- Opening Delimiter -

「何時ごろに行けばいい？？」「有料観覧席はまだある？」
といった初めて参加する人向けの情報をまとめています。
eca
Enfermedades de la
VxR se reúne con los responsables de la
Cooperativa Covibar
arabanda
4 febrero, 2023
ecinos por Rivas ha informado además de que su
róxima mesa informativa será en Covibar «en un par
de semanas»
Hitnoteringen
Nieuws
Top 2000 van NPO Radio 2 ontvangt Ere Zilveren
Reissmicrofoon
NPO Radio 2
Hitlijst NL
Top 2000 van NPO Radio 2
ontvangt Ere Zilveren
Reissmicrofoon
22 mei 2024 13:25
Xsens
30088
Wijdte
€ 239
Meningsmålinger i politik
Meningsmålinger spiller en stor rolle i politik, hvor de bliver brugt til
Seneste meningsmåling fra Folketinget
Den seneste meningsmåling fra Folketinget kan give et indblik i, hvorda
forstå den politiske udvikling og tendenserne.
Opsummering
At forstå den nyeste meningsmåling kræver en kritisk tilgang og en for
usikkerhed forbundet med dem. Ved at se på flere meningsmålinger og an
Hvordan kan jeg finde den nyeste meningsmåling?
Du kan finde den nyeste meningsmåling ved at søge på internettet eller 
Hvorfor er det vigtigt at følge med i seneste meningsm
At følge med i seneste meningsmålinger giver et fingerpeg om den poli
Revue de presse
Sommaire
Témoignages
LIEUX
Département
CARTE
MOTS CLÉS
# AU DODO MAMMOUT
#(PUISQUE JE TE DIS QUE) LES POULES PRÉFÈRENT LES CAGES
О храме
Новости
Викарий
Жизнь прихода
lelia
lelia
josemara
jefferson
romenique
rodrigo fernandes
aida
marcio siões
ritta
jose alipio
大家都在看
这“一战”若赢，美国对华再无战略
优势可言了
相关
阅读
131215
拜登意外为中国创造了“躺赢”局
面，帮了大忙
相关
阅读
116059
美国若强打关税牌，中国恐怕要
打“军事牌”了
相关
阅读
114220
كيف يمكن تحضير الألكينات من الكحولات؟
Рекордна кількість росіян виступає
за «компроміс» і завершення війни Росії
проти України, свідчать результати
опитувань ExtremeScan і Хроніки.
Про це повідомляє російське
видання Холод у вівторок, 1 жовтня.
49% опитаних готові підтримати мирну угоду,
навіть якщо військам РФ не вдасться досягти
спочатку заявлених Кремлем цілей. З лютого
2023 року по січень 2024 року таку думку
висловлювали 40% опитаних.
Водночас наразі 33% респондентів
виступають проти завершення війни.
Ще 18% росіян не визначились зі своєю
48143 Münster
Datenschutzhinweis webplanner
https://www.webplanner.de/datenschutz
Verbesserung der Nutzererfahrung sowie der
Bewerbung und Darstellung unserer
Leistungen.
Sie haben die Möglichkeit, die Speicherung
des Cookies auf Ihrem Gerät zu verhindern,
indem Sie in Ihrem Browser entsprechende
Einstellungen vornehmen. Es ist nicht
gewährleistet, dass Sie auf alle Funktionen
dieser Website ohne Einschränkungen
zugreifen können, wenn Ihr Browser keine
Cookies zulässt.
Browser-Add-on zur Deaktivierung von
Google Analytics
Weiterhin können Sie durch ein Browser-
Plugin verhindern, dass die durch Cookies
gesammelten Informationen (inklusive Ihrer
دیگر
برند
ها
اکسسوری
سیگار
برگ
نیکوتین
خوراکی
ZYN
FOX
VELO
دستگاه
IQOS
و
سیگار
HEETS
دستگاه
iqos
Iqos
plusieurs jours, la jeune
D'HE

- Closing Delimiter -

- **Work instructions**
Pull out each line of the items above that contains the word "nyeste", and copy those lines unchanged.

- **Response to this exercise**
At forstå den nyeste meningsmåling kræver en kritisk tilgang og en for
Hvordan kan jeg finde den nyeste meningsmåling?
Du kan finde den nyeste meningsmåling ved at søge på internettet eller 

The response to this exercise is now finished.